How to complete this task | Recast the text lines in the entries below as a JSON list of strings, one string per line and no strings for blank lines. Leave the pictures out of the answer.

Stored data Start Marker

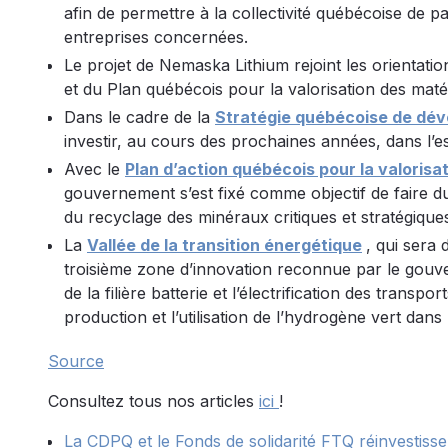
afin de permettre à la collectivité québécoise de pa
entreprises concernées.
Le projet de Nemaska Lithium rejoint les orientatio
et du Plan québécois pour la valorisation des maté
Dans le cadre de la
Stratégie québécoise de déve
investir, au cours des prochaines années, dans l’e
Avec le
Plan d’action québécois pour la valoris
gouvernement s’est fixé comme objectif de faire du
du recyclage des minéraux critiques et stratégique
La
Vallée de la transition énergétique
, qui sera
troisième zone d’innovation reconnue par le gouv
de la filière batterie et l’électrification des transp
production et l’utilisation de l’hydrogène vert dans 
Source
Consultez tous nos articles
ici
!
La CDPQ et le Fonds de solidarité FTQ réinvestisse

Stored data End Marker

Response |
[
  "afin de permettre à la collectivité québécoise de pa",
  "entreprises concernées.",
  "Le projet de Nemaska Lithium rejoint les orientatio",
  "et du Plan québécois pour la valorisation des maté",
  "Dans le cadre de la",
  "Stratégie québécoise de déve",
  "investir, au cours des prochaines années, dans l’e",
  "Avec le",
  "Plan d’action québécois pour la valoris",
  "gouvernement s’est fixé comme objectif de faire du",
  "du recyclage des minéraux critiques et stratégique",
  "La",
  "Vallée de la transition énergétique",
  ", qui sera",
  "troisième zone d’innovation reconnue par le gouv",
  "de la filière batterie et l’électrification des transp",
  "production et l’utilisation de l’hydrogène vert dans ",
  "Source",
  "Consultez tous nos articles",
  "ici",
  "!",
  "La CDPQ et le Fonds de solidarité FTQ réinvestisse"
]